Shinseki served a four-year term and retired. While he could have been re-appointed to a second four-year term, it’s not unusual to bring in your own team. Shinseki’s stint at Chief was a mixed bag. While I was skeptical of the Stryker, it appears to be doing quite well in limited duty in Iraq; time will tell how it functions in major combat ops. On the other hand, he was very much a slow-go guy on transformation, wanting to hang on to expensive and unnecessary toys like Crusader and was very much the McClellan-type go-slow guy on Afghanistan and Iraq. Shinseki might have been right on the need for more troops for stability ops in Iraq, but he was dead wrong on the size of the force needed to topple Saddam. Plus, his replacement, Pete Schoomaker, is doing an excellent job by all accounts.

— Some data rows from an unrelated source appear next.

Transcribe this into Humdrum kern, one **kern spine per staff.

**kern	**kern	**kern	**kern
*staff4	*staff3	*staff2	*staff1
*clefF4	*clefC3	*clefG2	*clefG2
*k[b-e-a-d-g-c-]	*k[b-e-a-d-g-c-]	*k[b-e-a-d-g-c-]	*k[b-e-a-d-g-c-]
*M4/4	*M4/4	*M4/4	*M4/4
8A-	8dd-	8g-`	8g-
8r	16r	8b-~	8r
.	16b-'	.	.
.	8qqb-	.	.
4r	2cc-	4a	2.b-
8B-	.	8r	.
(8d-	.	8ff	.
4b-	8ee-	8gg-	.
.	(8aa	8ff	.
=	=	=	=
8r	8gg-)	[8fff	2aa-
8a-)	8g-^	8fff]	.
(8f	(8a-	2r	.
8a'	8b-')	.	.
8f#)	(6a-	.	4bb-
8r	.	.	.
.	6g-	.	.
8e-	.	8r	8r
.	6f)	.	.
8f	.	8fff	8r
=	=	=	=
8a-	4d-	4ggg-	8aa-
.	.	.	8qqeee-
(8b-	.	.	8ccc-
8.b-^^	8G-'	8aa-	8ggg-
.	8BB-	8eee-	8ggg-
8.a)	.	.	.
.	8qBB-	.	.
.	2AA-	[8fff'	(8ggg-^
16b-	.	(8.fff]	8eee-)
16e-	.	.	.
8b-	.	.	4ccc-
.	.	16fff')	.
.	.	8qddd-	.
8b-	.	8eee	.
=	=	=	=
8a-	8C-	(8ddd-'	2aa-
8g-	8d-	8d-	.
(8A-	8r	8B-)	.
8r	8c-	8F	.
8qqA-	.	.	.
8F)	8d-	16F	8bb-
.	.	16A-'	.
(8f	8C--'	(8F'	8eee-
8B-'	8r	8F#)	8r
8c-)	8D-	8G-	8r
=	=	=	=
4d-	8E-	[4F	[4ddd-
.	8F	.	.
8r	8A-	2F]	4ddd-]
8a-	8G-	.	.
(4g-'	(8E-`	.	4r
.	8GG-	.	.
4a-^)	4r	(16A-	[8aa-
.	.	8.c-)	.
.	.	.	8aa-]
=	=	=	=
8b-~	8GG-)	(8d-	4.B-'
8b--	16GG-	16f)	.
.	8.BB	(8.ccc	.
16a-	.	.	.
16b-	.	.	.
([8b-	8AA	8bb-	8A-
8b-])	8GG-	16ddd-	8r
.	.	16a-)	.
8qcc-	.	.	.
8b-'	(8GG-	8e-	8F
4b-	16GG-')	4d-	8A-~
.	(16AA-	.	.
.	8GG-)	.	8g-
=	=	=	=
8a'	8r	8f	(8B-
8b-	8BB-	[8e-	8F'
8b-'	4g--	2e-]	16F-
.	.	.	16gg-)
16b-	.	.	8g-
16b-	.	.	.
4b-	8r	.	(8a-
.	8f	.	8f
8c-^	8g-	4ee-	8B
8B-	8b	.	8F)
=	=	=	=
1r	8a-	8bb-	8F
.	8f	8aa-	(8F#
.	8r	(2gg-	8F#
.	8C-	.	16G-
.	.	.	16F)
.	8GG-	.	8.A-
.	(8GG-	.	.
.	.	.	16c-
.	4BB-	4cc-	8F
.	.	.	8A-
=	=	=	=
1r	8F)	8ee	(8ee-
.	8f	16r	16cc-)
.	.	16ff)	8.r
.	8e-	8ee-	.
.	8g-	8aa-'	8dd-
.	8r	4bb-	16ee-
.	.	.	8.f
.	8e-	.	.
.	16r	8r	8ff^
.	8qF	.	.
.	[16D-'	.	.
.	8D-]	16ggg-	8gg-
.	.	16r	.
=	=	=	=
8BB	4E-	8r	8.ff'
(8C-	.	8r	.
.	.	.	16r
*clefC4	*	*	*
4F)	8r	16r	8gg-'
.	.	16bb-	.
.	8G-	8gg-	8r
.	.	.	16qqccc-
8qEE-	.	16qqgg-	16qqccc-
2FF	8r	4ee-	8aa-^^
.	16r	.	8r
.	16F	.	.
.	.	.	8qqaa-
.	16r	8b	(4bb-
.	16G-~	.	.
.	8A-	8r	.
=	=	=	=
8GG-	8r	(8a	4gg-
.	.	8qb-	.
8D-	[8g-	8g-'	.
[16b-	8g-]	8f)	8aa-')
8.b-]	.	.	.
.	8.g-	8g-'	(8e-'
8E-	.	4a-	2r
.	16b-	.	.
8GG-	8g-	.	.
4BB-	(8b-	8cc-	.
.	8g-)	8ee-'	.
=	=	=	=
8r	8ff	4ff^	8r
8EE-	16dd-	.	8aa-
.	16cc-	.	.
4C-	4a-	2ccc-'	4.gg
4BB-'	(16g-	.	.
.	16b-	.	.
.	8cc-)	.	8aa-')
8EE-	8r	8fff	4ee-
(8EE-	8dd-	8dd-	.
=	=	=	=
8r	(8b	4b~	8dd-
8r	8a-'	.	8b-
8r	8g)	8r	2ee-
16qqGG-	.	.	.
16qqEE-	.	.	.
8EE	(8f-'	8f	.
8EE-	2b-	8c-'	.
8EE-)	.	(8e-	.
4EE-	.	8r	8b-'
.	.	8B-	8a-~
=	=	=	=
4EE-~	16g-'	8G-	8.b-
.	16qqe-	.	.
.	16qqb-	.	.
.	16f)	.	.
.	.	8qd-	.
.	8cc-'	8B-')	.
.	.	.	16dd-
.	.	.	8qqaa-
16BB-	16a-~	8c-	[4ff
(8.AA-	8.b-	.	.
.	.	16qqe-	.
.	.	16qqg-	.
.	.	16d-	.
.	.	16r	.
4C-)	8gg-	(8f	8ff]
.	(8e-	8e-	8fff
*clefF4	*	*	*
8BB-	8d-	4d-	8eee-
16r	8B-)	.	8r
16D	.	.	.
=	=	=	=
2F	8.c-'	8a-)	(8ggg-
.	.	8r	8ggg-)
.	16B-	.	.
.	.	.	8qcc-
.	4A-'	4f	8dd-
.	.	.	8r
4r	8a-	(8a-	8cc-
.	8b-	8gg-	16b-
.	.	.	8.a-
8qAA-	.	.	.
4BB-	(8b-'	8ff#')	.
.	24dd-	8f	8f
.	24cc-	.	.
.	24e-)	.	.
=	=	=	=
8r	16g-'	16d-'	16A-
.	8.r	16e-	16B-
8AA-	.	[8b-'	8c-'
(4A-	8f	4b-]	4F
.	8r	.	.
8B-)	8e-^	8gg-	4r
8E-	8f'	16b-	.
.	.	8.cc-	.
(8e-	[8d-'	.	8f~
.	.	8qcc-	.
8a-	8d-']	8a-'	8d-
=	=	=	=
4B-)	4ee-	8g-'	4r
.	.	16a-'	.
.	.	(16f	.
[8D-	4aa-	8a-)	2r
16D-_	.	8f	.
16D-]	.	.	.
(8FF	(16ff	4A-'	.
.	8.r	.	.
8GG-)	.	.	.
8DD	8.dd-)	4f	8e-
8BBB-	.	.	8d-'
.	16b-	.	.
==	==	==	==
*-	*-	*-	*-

Lindsay and O’Neil were sacked because the economy was in the tank and someone had to take the fall to give the illusion of “doing something” until the business cycle did its thing. The economic team seemed like a logical choice for that. And, of course, it’s probably a good idea to get rid of subordinates who try to undermine administration policy.
I suspect Clarke was demoted for being a royal pain in the ass, although that’s just a guess based on what I’ve learned about him over the last few weeks.